3.2. Summary statistics

Summary statistics are used to summarize data using a few key statistics.

Let’s work with the full ‘turnout’ dataset.

rm(list=ls()) # Start with an empty workspace

library(“Zelig”) # Load package ‘Zelig’

data(“turnout”) # Load dataset ‘turnout’

3.2.1. Function ‘summary()’

# The simplest command to report summary statistics in R is 'summary()'. 
# Data should be passed into the function as data frame.
# Syntax: 'summary("data.frame.name")'

# Summary statistics for all variables
summary(turnout)

# Summary statistics  for 'income'
summary(turnout$income)

# Summary statistics for 'income' and 'educate'
# Equivalent notations: 'data.frame()' vs 'cbind()'
summary(data.frame(turnout$educate, turnout$income))

*RECORDED DATA*:
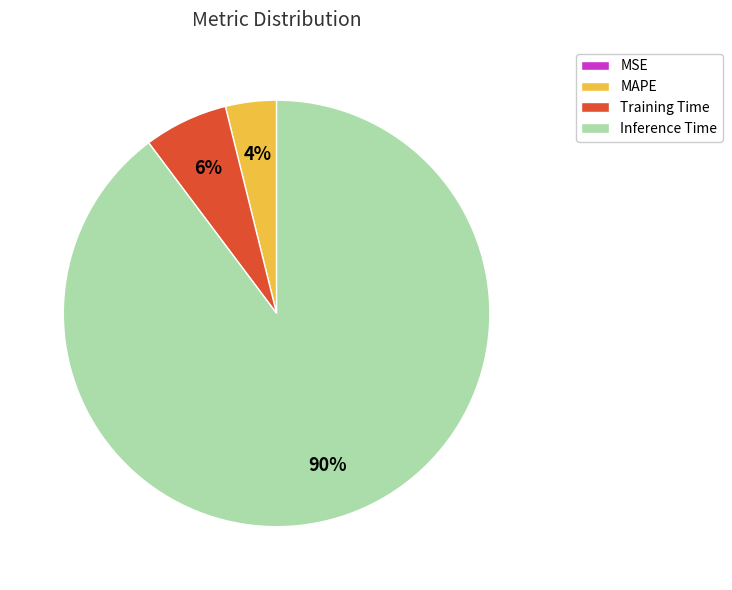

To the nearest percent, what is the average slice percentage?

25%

==

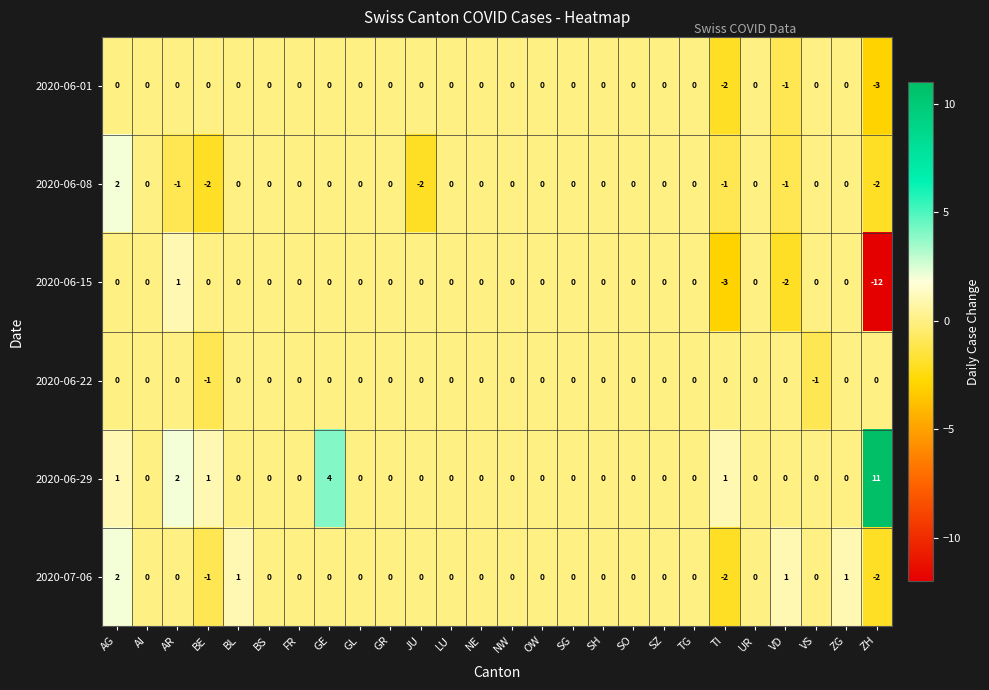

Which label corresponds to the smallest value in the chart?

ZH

*ASSIGNMENT*: From the passage on summary statistics in R above, pull out the part that starts at "# The simplest" and stops after "summary(turnout$income)".

*FINISHED EXERCISE*:
# The simplest command to report summary statistics in R is 'summary()'. 
# Data should be passed into the function as data frame.
# Syntax: 'summary("data.frame.name")'

# Summary statistics for all variables
summary(turnout)

# Summary statistics  for 'income'
summary(turnout$income)